Generating 3D scenes is a challenging open problem, which requires synthesizing plausible content that is fully consistent in 3D space. While recent methods such as neural radiance fields excel at view synthesis and 3D reconstruction, they cannot synthesize plausible details in unobserved regions since they lack a generative capability. Conversely, existing generative methods are typically not capable of reconstructing detailed, large-scale scenes in the wild, as they use limited-capacity 3D scene representations, require aligned camera poses, or rely on additional regularizers. In this work, we introduce the first diffusion model able to perform fast, detailed reconstruction and generation of real-world 3D scenes. To achieve this, we make three contributions.
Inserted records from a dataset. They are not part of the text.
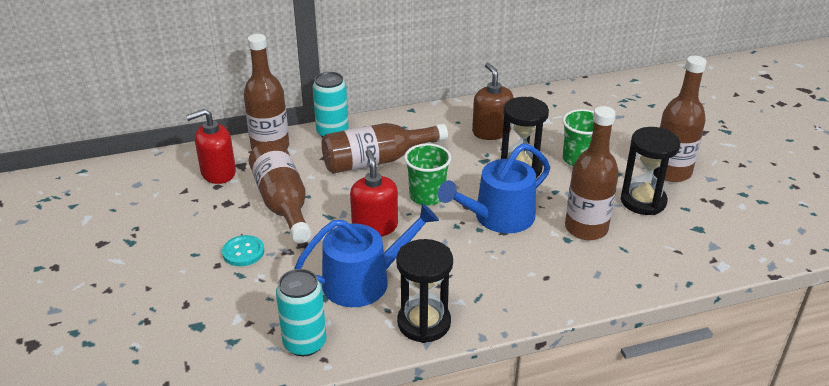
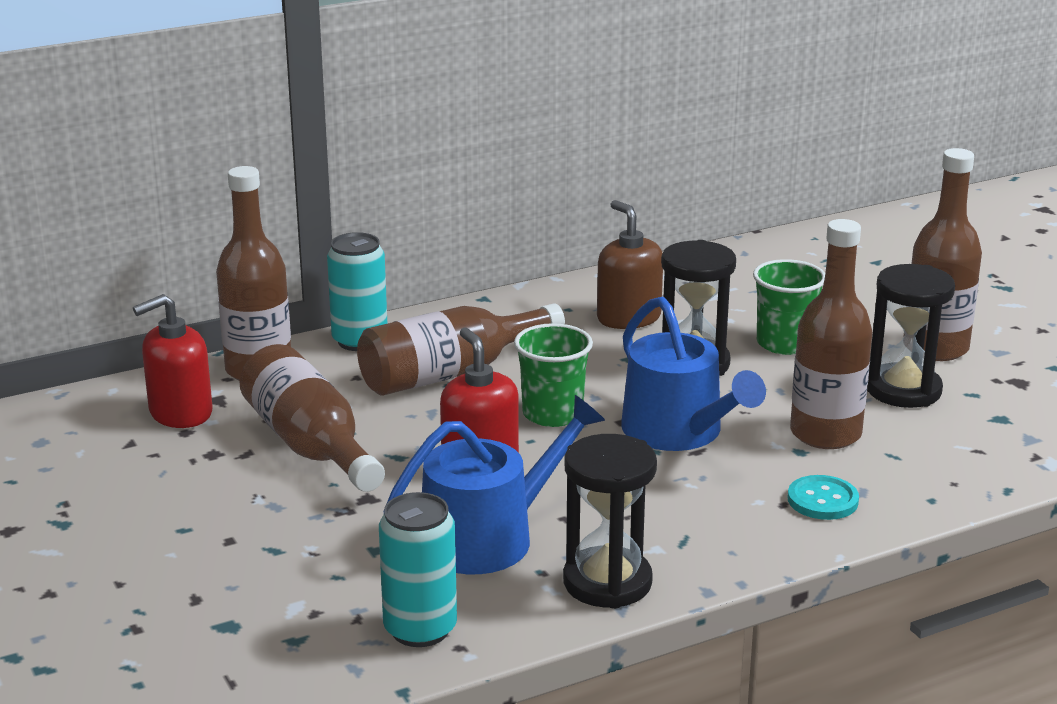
camera: 10 degrees left, 10 degrees down
turquoise button [222,235,264,266] -> turquoise button moved to [788,475,859,520]
blue watering can [438,143,550,233] -> blue watering can turned 75 degrees counterclockwise [621,296,766,451]

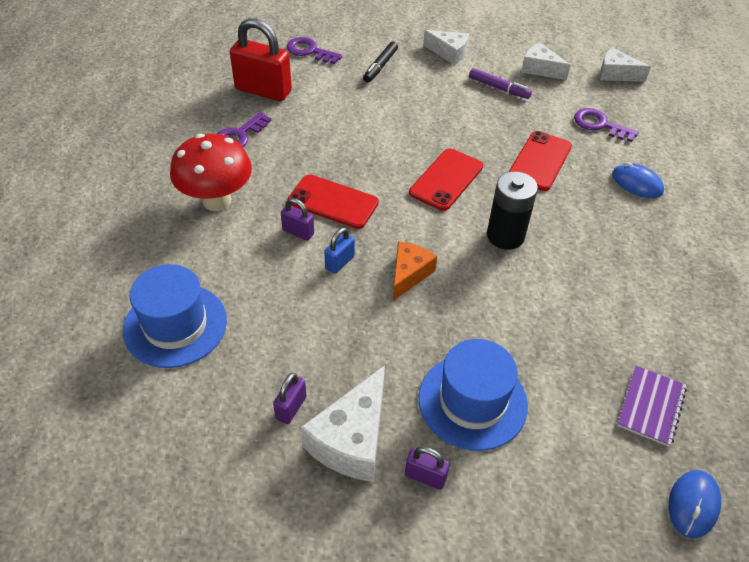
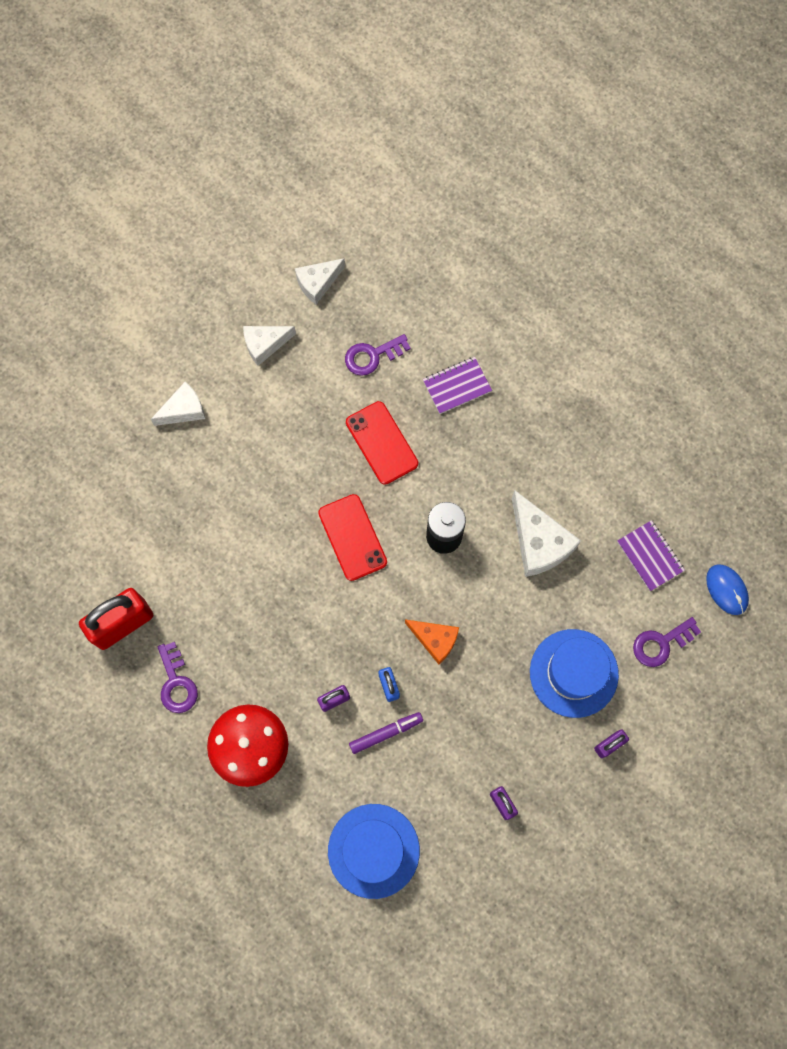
camera: 55 degrees left, 25 degrees up
purple key [286,37,342,64] -> purple key moved to [633,617,701,667]
red phone [288,174,379,229] -> none
white cheese [301,365,385,482] -> white cheese moved to [512,490,581,577]
black marker [363,41,398,82] -> none
orange cheese [393,241,437,301] -> orange cheese turned 150 degrees clockwise [405,619,459,664]
purple marker [469,68,532,99] -> purple marker moved to [349,712,423,754]
blue mouse [612,162,664,198] -> purple notebook [423,357,492,414]

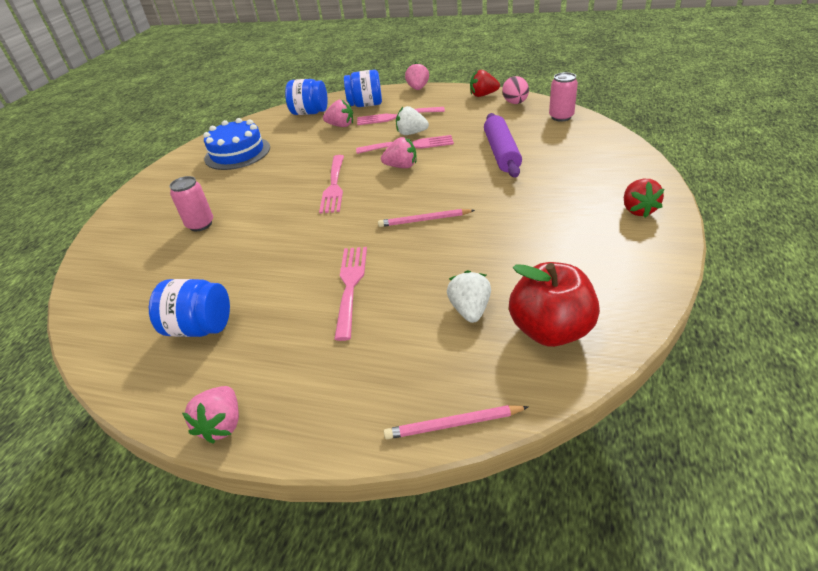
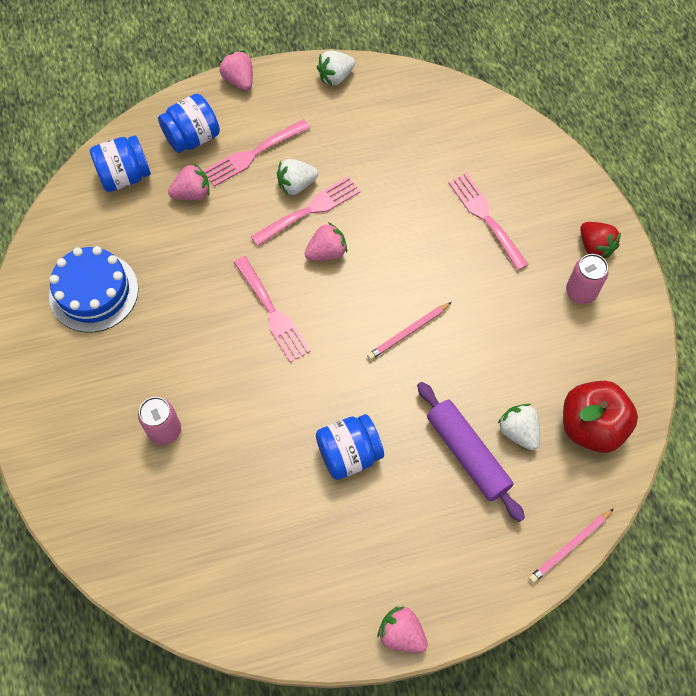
camera: 35 degrees left, 25 degrees up
blue jar [149,279,230,337] -> blue jar moved to [316,414,384,480]
pink strawberry [182,386,239,444] -> pink strawberry turned 150 degrees clockwise [378,606,428,653]
pink fork [334,247,367,341] -> pink fork moved to [448,173,529,271]
red strawberry [470,70,500,97] -> white strawberry [317,51,355,85]
purple rolling pin [484,113,522,178] -> purple rolling pin moved to [417,382,525,522]
pink egg [502,76,529,104] -> none
pink can [549,72,578,121] -> pink can moved to [566,254,608,304]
First, we introduce a new neural scene representation, IB-planes, that can efficiently and accurately represent large 3D scenes, dynamically allocating more capacity as needed to capture details visible in each image. Second, we propose a denoising-diffusion framework to learn a prior over this novel 3D scene representation, using only 2D images without the need for any additional supervision signal such as masks or depths. This supports 3D reconstruction and generation in a unified architecture. Third, we develop a principled approach to avoid trivial 3D solutions when integrating the image-based rendering with the diffusion model, by dropping out representations of some images. We evaluate the model on several challenging datasets of real and synthetic images, and demonstrate superior results on generation, novel view synthesis and 3D reconstruction.
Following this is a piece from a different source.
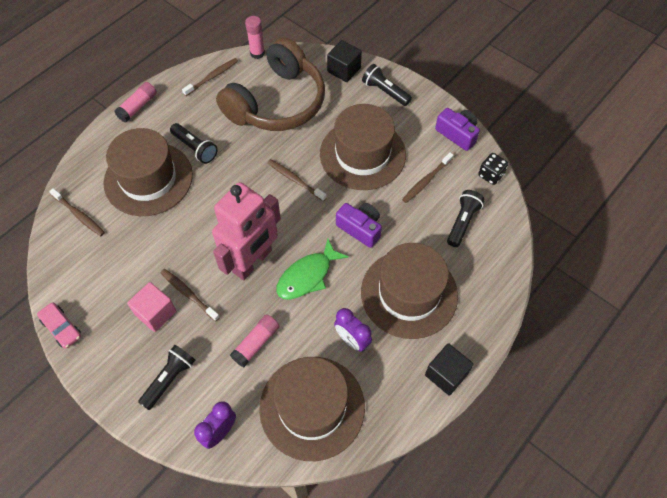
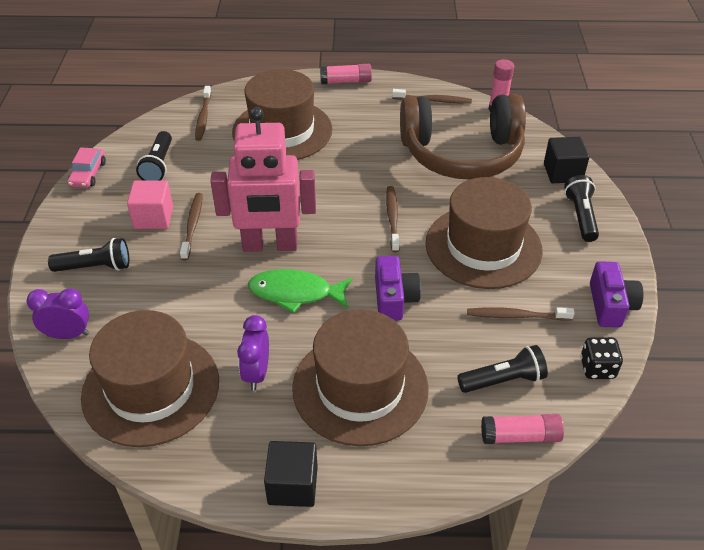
camera: 50 degrees right, 15 degrees down
black flashlight [170,123,218,164] -> black flashlight moved to [136,131,172,181]
pink glue stick [230,314,280,367] -> pink glue stick moved to [481,414,564,444]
翻译：生成三维场景是一个具有挑战性的开放问题，需要在三维空间中合成完全一致的可信内容。尽管神经辐射场等最新方法在视图合成和三维重建方面表现出色，但由于缺乏生成能力，无法在未观测区域合成可信细节。相比之下，现有的生成方法通常无法在真实场景中重建详细的大规模场景，因为它们使用容量有限的三维场景表示、需要对齐的相机位姿，或依赖额外的正则化项。在本工作中，我们首次引入一种能够对真实世界三维场景进行快速、详细重建和生成的扩散模型。为此，我们做出三项贡献。首先，我们提出一种新的神经场景表示——IB-planes，它能高效准确地表示大型三维场景，并根据需求动态分配更多容量以捕捉每张图像中可见的细节。其次，我们提出一个去噪扩散框架，仅使用二维图像学习这种新型三维场景表示的先验，无需任何额外的监督信号（如掩码或深度），从而在统一架构中支持三维重建和生成。第三，我们开发了一种原则性方法，通过丢弃部分图像的表示，避免将基于图像渲染与扩散模型集成时出现平凡的三维解。我们在多个具有挑战性的真实和合成图像数据集上评估该模型，并在生成、新视图合成和三维重建方面展示了优越的结果。